In 1673 the Test Act deprived the Duke of York of his office, which for the next eleven years was placed in commission. Charles II, just before his death, revoked the commission, and the office fell in to the crown. When the Duke of York succeeded to the throne in 1685 as James II, he retained the office in his own hands, and in token of this placed "a crown over the anchor as being himself his own Admiral[247]."

In addition to the anchor flag (which when used by the sovereign is flown at the fore, as the main is already occupied by the royal standard) a flag of similar design, but with the St George's cross in the upper canton, was also flown as an ensign at the stern[248]

At this period, according to Lieut. Graydon's flag-book, the Scots Lord Admiral flew a white flag containing a blue anchor and cable. The Admiral of Scotland, who according to Pepys[249] was "no officer of State" and had "no precedence at all given him from his office," was abolished after the Union of 1707, when the three small ships representing the navy of that country were absorbed in the English, henceforth the British, fleet.

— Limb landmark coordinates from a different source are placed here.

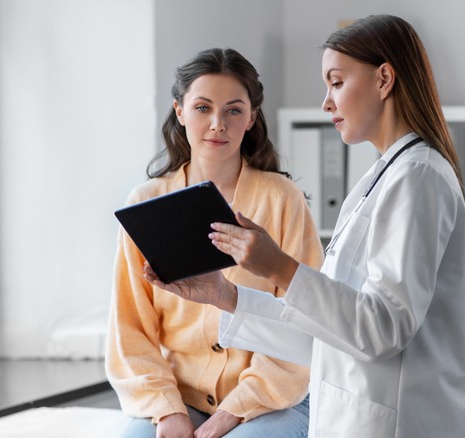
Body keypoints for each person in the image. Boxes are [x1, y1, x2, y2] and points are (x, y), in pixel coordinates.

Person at [142, 15, 465, 438]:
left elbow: (381, 330)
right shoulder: (385, 177)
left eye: (336, 82)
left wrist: (278, 267)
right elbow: (326, 334)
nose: (326, 102)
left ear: (384, 78)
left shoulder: (418, 177)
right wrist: (223, 295)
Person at [106, 48, 324, 438]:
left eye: (234, 110)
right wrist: (167, 410)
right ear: (180, 110)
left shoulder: (282, 199)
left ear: (253, 117)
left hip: (274, 398)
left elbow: (308, 317)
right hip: (179, 396)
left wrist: (233, 412)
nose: (217, 124)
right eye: (203, 108)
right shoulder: (145, 204)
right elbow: (129, 331)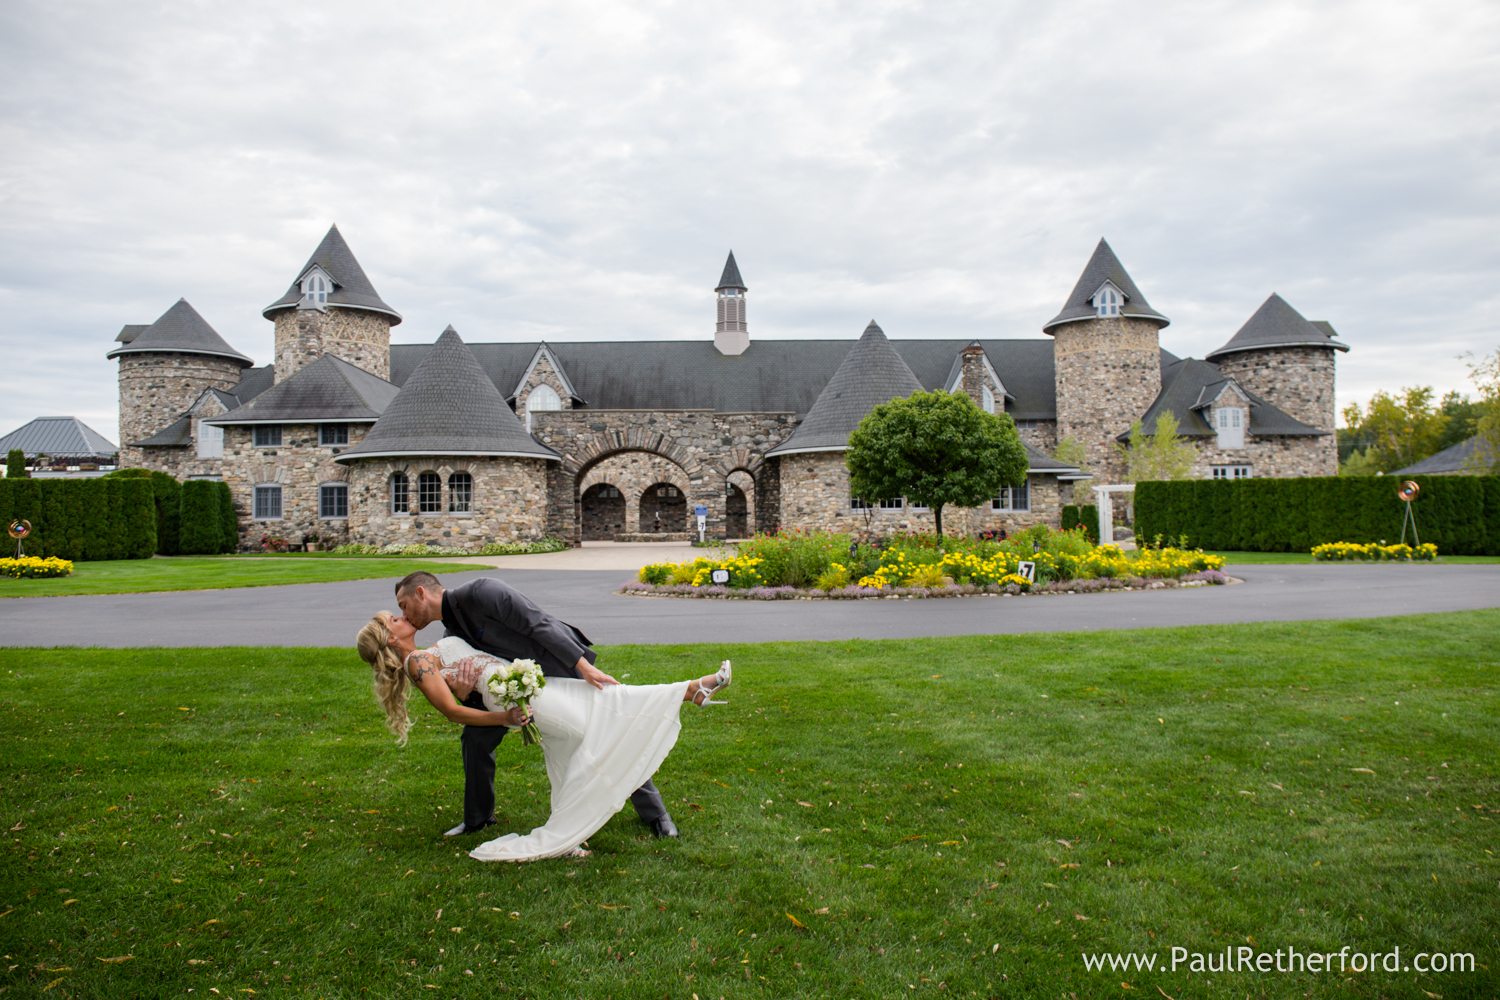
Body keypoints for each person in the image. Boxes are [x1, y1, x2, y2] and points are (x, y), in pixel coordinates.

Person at [355, 610, 731, 861]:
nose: (402, 616)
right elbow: (453, 712)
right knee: (606, 712)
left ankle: (568, 834)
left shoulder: (426, 652)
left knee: (575, 746)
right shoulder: (418, 662)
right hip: (525, 697)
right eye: (394, 618)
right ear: (389, 637)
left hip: (532, 685)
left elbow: (462, 681)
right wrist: (506, 715)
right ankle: (690, 689)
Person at [391, 571, 679, 839]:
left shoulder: (483, 591)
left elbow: (536, 622)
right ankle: (477, 819)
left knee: (602, 731)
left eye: (404, 605)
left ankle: (655, 813)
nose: (404, 614)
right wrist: (465, 694)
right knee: (475, 739)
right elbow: (475, 678)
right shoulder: (450, 635)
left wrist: (581, 666)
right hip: (512, 690)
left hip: (558, 662)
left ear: (420, 593)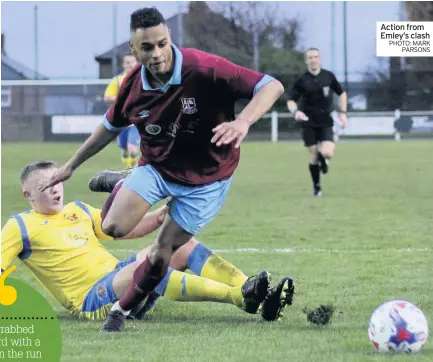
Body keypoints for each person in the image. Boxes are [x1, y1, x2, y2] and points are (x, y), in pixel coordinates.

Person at [38, 7, 285, 332]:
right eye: (147, 47)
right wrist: (72, 164)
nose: (156, 54)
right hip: (157, 168)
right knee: (113, 227)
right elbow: (109, 126)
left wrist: (243, 121)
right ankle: (123, 184)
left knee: (163, 252)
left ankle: (121, 314)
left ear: (170, 40)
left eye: (162, 44)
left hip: (207, 180)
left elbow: (271, 86)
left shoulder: (204, 68)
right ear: (133, 49)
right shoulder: (131, 86)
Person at [1, 161, 294, 327]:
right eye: (46, 187)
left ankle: (255, 290)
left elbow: (121, 231)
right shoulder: (20, 226)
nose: (55, 191)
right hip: (92, 298)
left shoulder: (76, 209)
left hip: (121, 275)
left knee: (182, 244)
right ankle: (240, 298)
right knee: (152, 264)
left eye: (58, 182)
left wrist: (158, 217)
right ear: (28, 194)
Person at [287, 48, 348, 197]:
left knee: (327, 152)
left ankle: (324, 161)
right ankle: (317, 187)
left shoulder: (328, 76)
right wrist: (296, 112)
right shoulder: (302, 80)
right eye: (310, 57)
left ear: (320, 59)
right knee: (314, 157)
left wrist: (343, 113)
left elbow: (342, 93)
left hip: (325, 121)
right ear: (306, 60)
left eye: (315, 57)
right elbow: (291, 101)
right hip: (308, 122)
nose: (313, 60)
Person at [104, 53, 141, 168]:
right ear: (123, 65)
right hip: (121, 120)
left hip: (135, 120)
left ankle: (133, 170)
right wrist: (121, 98)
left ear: (137, 63)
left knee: (132, 148)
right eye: (127, 62)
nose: (130, 65)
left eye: (132, 62)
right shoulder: (118, 80)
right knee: (125, 150)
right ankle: (127, 168)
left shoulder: (141, 78)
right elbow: (107, 97)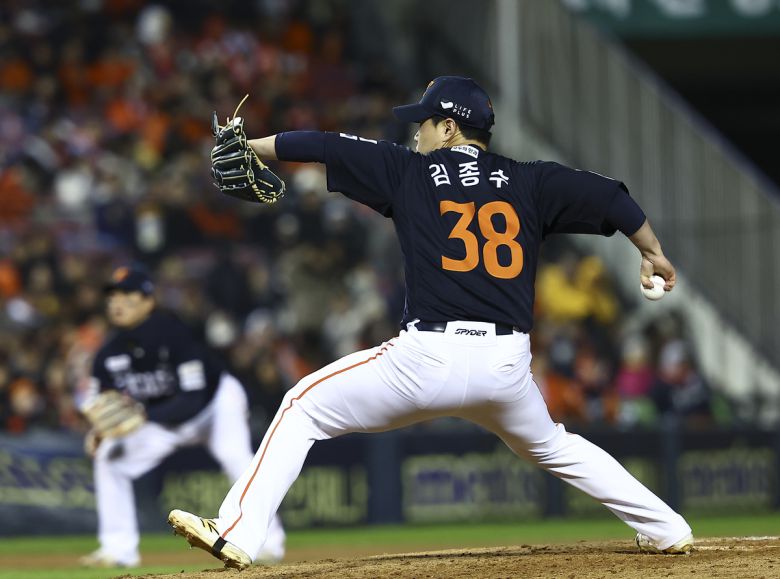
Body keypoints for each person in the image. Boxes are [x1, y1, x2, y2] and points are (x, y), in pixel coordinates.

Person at [169, 76, 693, 569]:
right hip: (506, 368)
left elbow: (323, 145)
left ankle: (238, 532)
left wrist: (251, 145)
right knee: (556, 446)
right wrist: (652, 252)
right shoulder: (532, 180)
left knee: (302, 406)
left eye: (423, 122)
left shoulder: (410, 171)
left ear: (448, 128)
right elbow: (610, 197)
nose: (415, 132)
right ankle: (667, 528)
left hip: (426, 361)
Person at [79, 265, 285, 568]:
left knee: (236, 459)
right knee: (110, 457)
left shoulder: (174, 333)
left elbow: (192, 399)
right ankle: (117, 549)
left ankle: (270, 542)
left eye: (126, 294)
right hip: (162, 420)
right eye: (112, 296)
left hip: (215, 405)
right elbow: (102, 403)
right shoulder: (107, 353)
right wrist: (99, 431)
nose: (117, 302)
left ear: (148, 300)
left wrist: (143, 416)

After the Revolution of 1688 the Office of Lord High Admiral was placed in commission, but it was revived by William III in June, 1702, when the Earl of Pembroke was appointed. Pembroke had intended to proceed to sea in command of the fleet then being fitted out in anticipation of the outbreak of the war with France and Spain, known as the War of the Spanish Succession, and he would have flown the royal standard in his flagship. William, however, died on 8th March, and Queen Anne, immediately after her accession, deprived the Lord High Admiral of the right to fly the standard, among other perquisites and droits. Pembroke then gave instructions for the anchor flag to be supplied instead. But as he was not a seaman his proposal to take command of the fleet had naturally aroused much opposition, and in the end it was dropped. In May he was replaced as Lord High Admiral by Prince George of Denmark, the Queen's consort, and although Pembroke again held the office for a short time after the Prince's death in 1708, no opportunity arose for the anchor flag to be flown at sea in military command during his or the Prince's tenure.

PLATE VIII — Admirals' Flags

In 1709 the office of Lord High Admiral was again placed in commission and it remained in commission for over a hundred years. During this period the anchor flag was on one occasion flown at sea in executive command. At the end of March, 1719, Admiral the Earl of Berkeley, then First Lord of the Admiralty, was appointed to the command of a fleet then fitting out to repel a naval raid threatened from Cadiz in support of the claims of the Pretender. Having been given the extraordinary rank of "Admiral and Commander in Chief of his Majesty's Navy and Fleets," he was authorised by the king (George I) to fly the anchor flag at the main whilst so serving, and the flag was in fact flown for a few weeks at the end of March and beginning of April. The next occasion on which this flag was flown in executive command at sea occurred in July, 1828, when the Duke of Clarence (afterwards William IV), who had been appointed Lord High Admiral in 1827, with the express understanding that he should exercise no military command, suddenly put to sea from Plymouth, flying the anchor flag, in command of a squadron of manoeuvre that it had been intended to place under Vice-Admiral Sir Henry Blackwood. This extraordinary escapade and the friction which had been caused by the duke's method of conducting affairs, led to his removal, and to the office being once more placed in commission. It is very improbable that it will ever again be conferred upon an individual. In May, and again in August, 1869, Mr Childers, the First Lord, accompanied by Vice-Admiral Sir Sydney Dacres, the First Sea Lord, embarked in H.M.S. 'Agincourt' and took command, first of the reserve fleet, and then of an experimental squadron, under the Admiralty flag. This proceeding gave rise to much comment, but since the Letters Patent appointing a Board of Admiralty give power to "any two or more" of the Commissioners to exercise all the functions of the Lord High Admiral, the action of Mr Childers does not seem to have been ultra vires, though it is not one that is likely to be repeated.

Since 1850 the anchor flag has been flown over the Admiralty Office in London. At sea it is flown in the royal yacht when the sovereign is present, in recognition of the fact that, under the Constitution, he is the source from which the Lord High Admiral's powers are derived; the anchor flag being flown at the fore, the royal standard at the main, and the Union flag at the mizen. In the Admiralty yacht the anchor flag is flown at the main when members of the Board are embarked in her. It is the custom (a custom that was in existence in the early years of the eighteenth century) to fly the anchor flag on men-of-war during the ceremony of launching. A similar flag, with the lower half of the field blue, has been recently adopted as the flag of the Australian Naval Board.